I did get one useful piece of information from him. They were in transit to the very hospital Dad and I had called home for the last several weeks. Now, if only my daughter-in-law could hold off delivery until my sister came.

A few more calls from my son. Then silence. For the next two hours I stared at my phone, willing it to ring, to bring news. The phone stared back, refusing to divulge any information. I heard only my dad’s respiration and cardiac monitor, monotonous sounds, my dad’s only voice for over a week.

I couldn’t stand it. I had to run to the maternity ward and see if all was well. My dad had been stable for several days. He certainly would last the short time it would take me to check on my daughter-in-law.

A nurse directed me to the maternity ward, two floors up. Did I imagine that look she gave me? Not exactly accusatory, more puzzled, as if not understanding how I could abandon my duty at the last. But then, it may just be my memory in hindsight.

Not willing to wait for the elevator, I sprinted up the stairs, bursting into the maternity ward like an insane person. A large, no-nonsense nurse stopped me in my tracks. I told her my story, she promised to look into it. She sauntered off, not about to be rushed by the impatient madwoman, who was barely half her height anyway.

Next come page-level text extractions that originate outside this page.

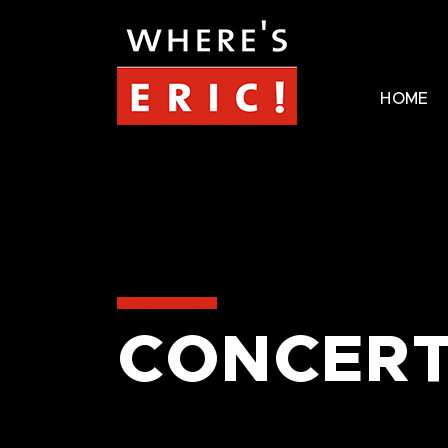
HOME
CONCERT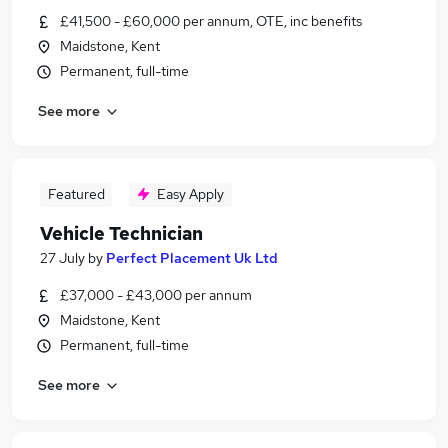
£41,500 - £60,000 per annum, OTE, inc benefits
Maidstone, Kent
Permanent, full-time
See more
Featured
Easy Apply
Vehicle Technician
27 July
by
Perfect Placement Uk Ltd
£37,000 - £43,000 per annum
Maidstone, Kent
Permanent, full-time
See more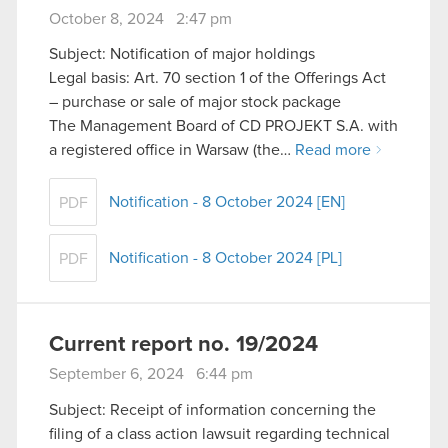
October 8, 2024 2:47 pm
Subject: Notification of major holdings
Legal basis: Art. 70 section 1 of the Offerings Act
– purchase or sale of major stock package
The Management Board of CD PROJEKT S.A. with
a registered office in Warsaw (the…
Read more
Notification - 8 October 2024 [EN]
PDF
Notification - 8 October 2024 [PL]
PDF
Current report no. 19/2024
September 6, 2024 6:44 pm
Subject: Receipt of information concerning the
filing of a class action lawsuit regarding technical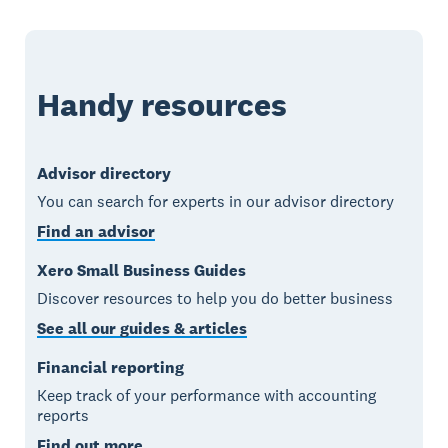
Handy resources
Advisor directory
You can search for experts in our advisor directory
Find an advisor
Xero Small Business Guides
Discover resources to help you do better business
See all our guides & articles
Financial reporting
Keep track of your performance with accounting
reports
Find out more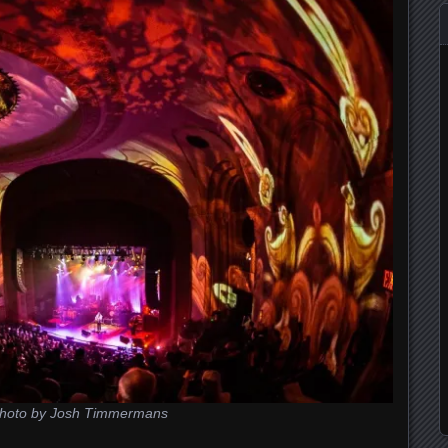
hoto by Josh Timmermans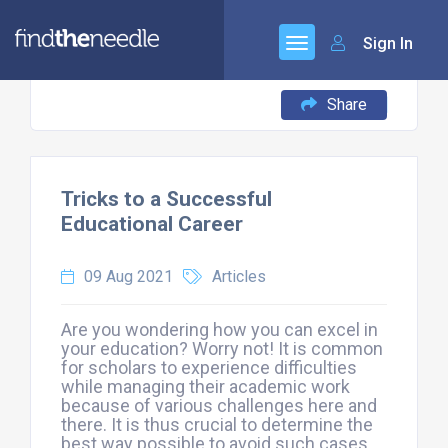
Sign In
Share
Tricks to a Successful
Educational Career
09 Aug 2021
Articles
Are you wondering how you can excel in
your education? Worry not! It is common
for scholars to experience difficulties
while managing their academic work
because of various challenges here and
there. It is thus crucial to determine the
best way possible to avoid such cases.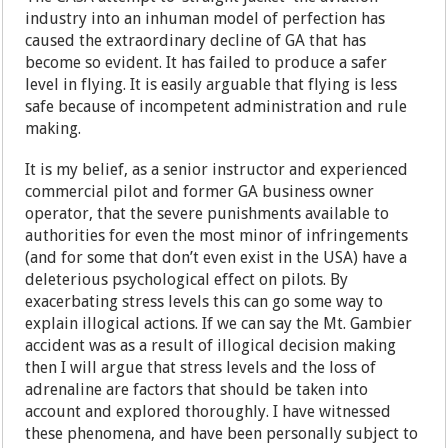
industry into an inhuman model of perfection has
caused the extraordinary decline of GA that has
become so evident. It has failed to produce a safer
level in flying. It is easily arguable that flying is less
safe because of incompetent administration and rule
making.
It is my belief, as a senior instructor and experienced
commercial pilot and former GA business owner
operator, that the severe punishments available to
authorities for even the most minor of infringements
(and for some that don’t even exist in the USA) have a
deleterious psychological effect on pilots. By
exacerbating stress levels this can go some way to
explain illogical actions. If we can say the Mt. Gambier
accident was as a result of illogical decision making
then I will argue that stress levels and the loss of
adrenaline are factors that should be taken into
account and explored thoroughly. I have witnessed
these phenomena, and have been personally subject to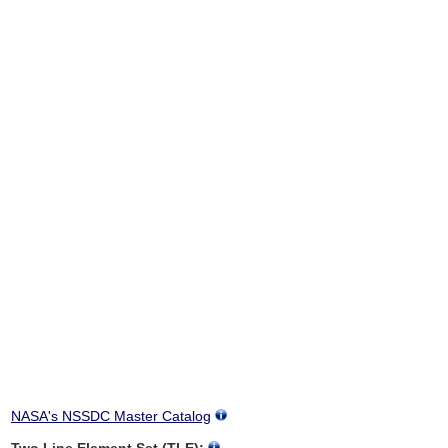
NASA's NSSDC Master Catalog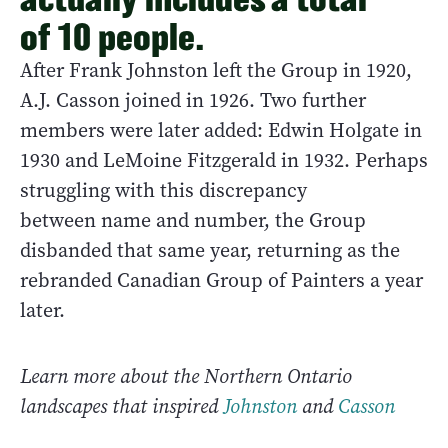
of 10 people.
After Frank Johnston left the Group in 1920,
A.J. Casson joined in 1926. Two further
members were later added: Edwin Holgate in
1930 and LeMoine Fitzgerald in 1932. Perhaps
struggling with this discrepancy
between name and number, the Group
disbanded that same year, returning as the
rebranded Canadian Group of Painters a year
later.
Learn more about the Northern Ontario
landscapes that inspired
Johnston
and
Casson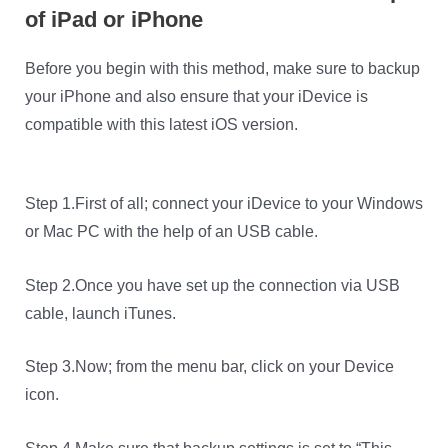
of iPad or iPhone
Before you begin with this method, make sure to backup
your iPhone and also ensure that your iDevice is
compatible with this latest iOS version.
Step 1.First of all; connect your iDevice to your Windows
or Mac PC with the help of an USB cable.
Step 2.Once you have set up the connection via USB
cable, launch iTunes.
Step 3.Now; from the menu bar, click on your Device
icon.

After about ten years, or more likely, ten minutes, big nurse returned. Mother is about to deliver. Yes, everything is fine. No, you can’t go in. Shall I show you to the family waiting room?

I declined, thanking the nurse as I headed back to the stairs. The feeling came to me one flight between the maternity ward and my dad’s floor. I stopped, cried out. I knew it, felt it. In desperation I flew down the remaining flight and burst out onto the floor.

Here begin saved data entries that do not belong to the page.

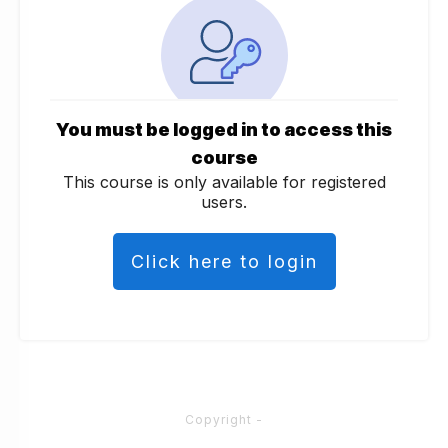
You must be logged in to access this
course
This course is only available for registered
users.
Click here to login
Copyright
-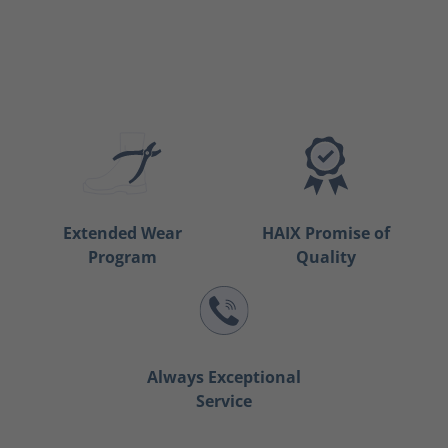
Extended Wear
HAIX Promise of
Program
Quality
Always Exceptional
Service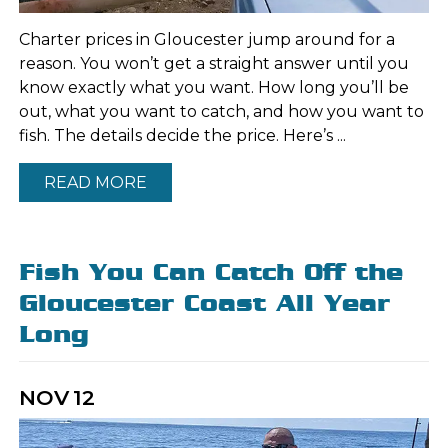
Charter prices in Gloucester jump around for a
reason. You won’t get a straight answer until you
know exactly what you want. How long you’ll be
out, what you want to catch, and how you want to
fish. The details decide the price. Here’s ...
READ MORE
Fish You Can Catch Off the
Gloucester Coast All Year
Long
NOV
12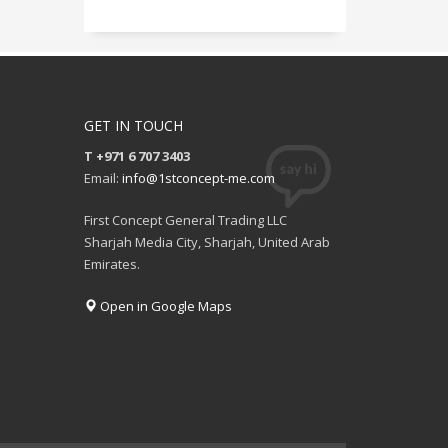
GET IN TOUCH
T +971 6 707 3403
Email:
info@1stconcept-me.com
First Concept General Trading LLC
Sharjah Media City, Sharjah, United Arab
Emirates.
Open in Google Maps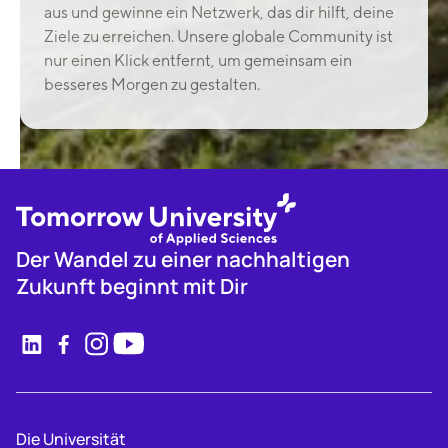
aus und gewinne ein Netzwerk, das dir hilft, deine
Ziele zu erreichen. Unsere globale Community ist
nur einen Klick entfernt, um gemeinsam ein
besseres Morgen zu gestalten.
Der Wandel zu einer nachhaltigen
Zukunft beginnt mit Dir
Die Universität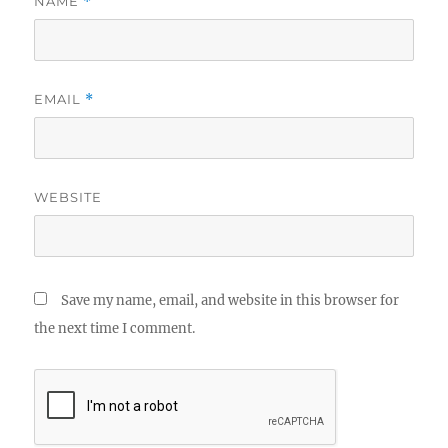
NAME
*
EMAIL
*
WEBSITE
Save my name, email, and website in this browser for
the next time I comment.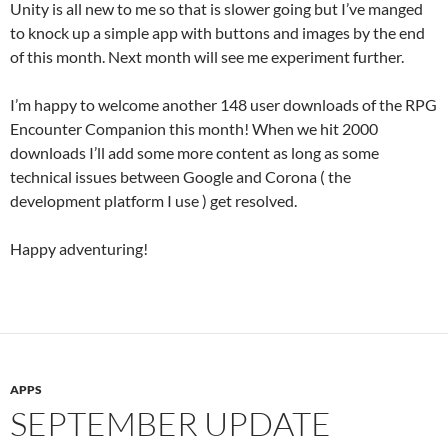
Unity is all new to me so that is slower going but I’ve manged
to knock up a simple app with buttons and images by the end
of this month. Next month will see me experiment further.
I’m happy to welcome another 148 user downloads of the RPG
Encounter Companion this month! When we hit 2000
downloads I’ll add some more content as long as some
technical issues between Google and Corona ( the
development platform I use ) get resolved.
Happy adventuring!
APPS
SEPTEMBER UPDATE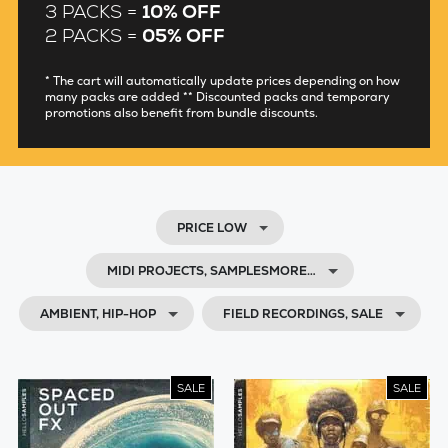
3 PACKS =
10% OFF
2 PACKS =
05% OFF
* The cart will automatically update prices depending on how
many packs are added ** Discounted packs and temporary
promotions also benefit from bundle discounts.
PRICE LOW
MIDI PROJECTS, SAMPLESMORE…
AMBIENT, HIP-HOP
FIELD RECORDINGS, SALE
SALE
SALE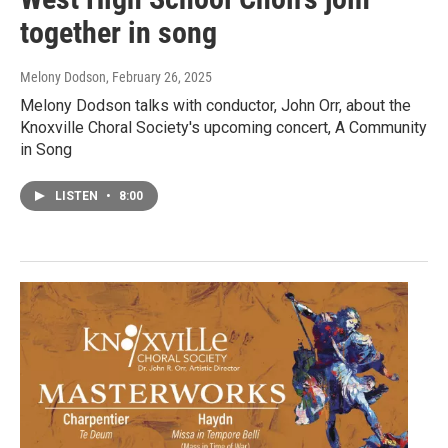
together in song
Melony Dodson
, February 26, 2025
Melony Dodson talks with conductor, John Orr, about the
Knoxville Choral Society's upcoming concert, A Community
in Song
LISTEN
•
8:00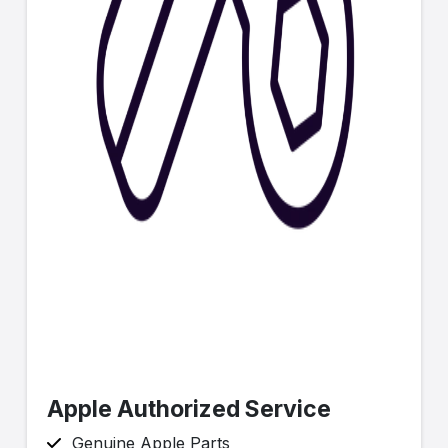
Apple Authorized Service
Genuine Apple Parts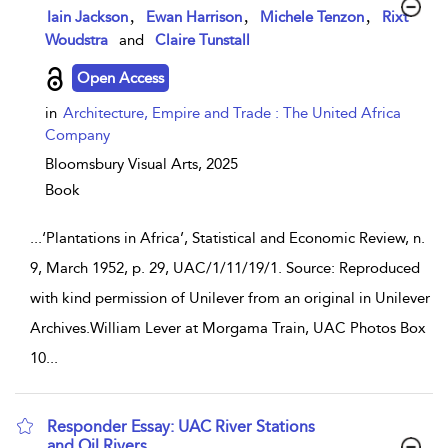
show result details
,
,
,
Iain Jackson
Ewan Harrison
Michele Tenzon
Rixt
Woudstra
and
Claire Tunstall
Open Access
in
Architecture, Empire and Trade : The United Africa
Company
Bloomsbury Visual Arts,
2025
Book
...
‘Plantations in Africa’, Statistical and Economic Review, n.
9, March 1952, p. 29, UAC/1/11/19/1. Source: Reproduced
with kind permission of Unilever from an original in Unilever
Archives.William Lever at Morgama Train, UAC Photos Box
10
...
Responder Essay: UAC River Stations
and Oil Rivers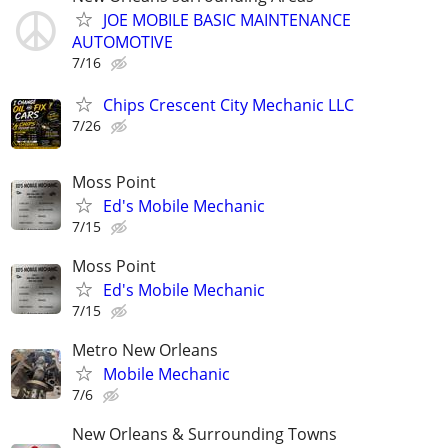
JOE MOBILE BASIC MAINTENANCE
AUTOMOTIVE
7/16
Chips Crescent City Mechanic LLC
7/26
Moss Point
Ed's Mobile Mechanic
7/15
Moss Point
Ed's Mobile Mechanic
7/15
Metro New Orleans
Mobile Mechanic
7/6
New Orleans & Surrounding Towns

I was too late. I knew before I reached his room, before I saw the nurses unhook his monitors. I broke my second promise. Dad had died alone.

It had been a strange day, an emotionally exhausting day. Joy, sorrow, guilt. The miracle of new life, my grandson, and a terrible failure, my broken promise. I grieved for my father, still grieve for him. The grief has tempered with time. But not the guilt. Nor the overpowering sense of failure. Two years later my father still spoke from the grave, accusing, stern.

“Promise me I will die in my own bed.”

“Promise me I won’t die alone.”

It was all too much. I sat on the grass and wept, my head buried in my hands.

I felt two little hands, little but strong, pull my own hands away from my face. I looked into the smiling face of my Grandson.

“Poppa!”

I blinked, looked at him closely. Did he just say . . .

“Poppa!”

The little boy pulled on my hand, compelled me to stand and follow him into the house. He led me into my living room and pointed to a drawer in the desk.

“Poppa.”

I opened the drawer and took out the picture, Dad’s s picture, the framed eight by ten I had stashed in the drawer over a year ago, hoping in vain to silence the voice.

My father, a handsome man, smiling out at a world full of optimism and hope. The picture been taken six months before the diagnoses, before the world became full of suffering and pain.

“Poppa!” My grandson held the picture, smiling. But it was Dad’s smile I saw on the little boy’s face. A smile full of optimism and hope.

How had he known about that photo? How did he know it was his great grandfather? I had never shown him the picture, had never taken it out of the drawer since shortly after my dad’s death.

Maybe there is a perfectly logical explanation. Then again. . . I discovered a couple of things since that day in the hospital. First, the delivery room where my grandson was born was immediately above my dad’s room, with one floor in-between. Second, the official time of birth and the official time of death were exactly the same.

A new life entering the world exactly the moment an old life leaves. Could these two lives have somehow passed each other, maybe even knew each other? Two souls passing, one entering the world, the other departing. Perhaps Dad didn’t die alone after all.

Of course I’ll never really know. My dad still talks to me on occasion. His words still make me cry, but for a different reason.

“This is my daughter, with whom I am well pleased.”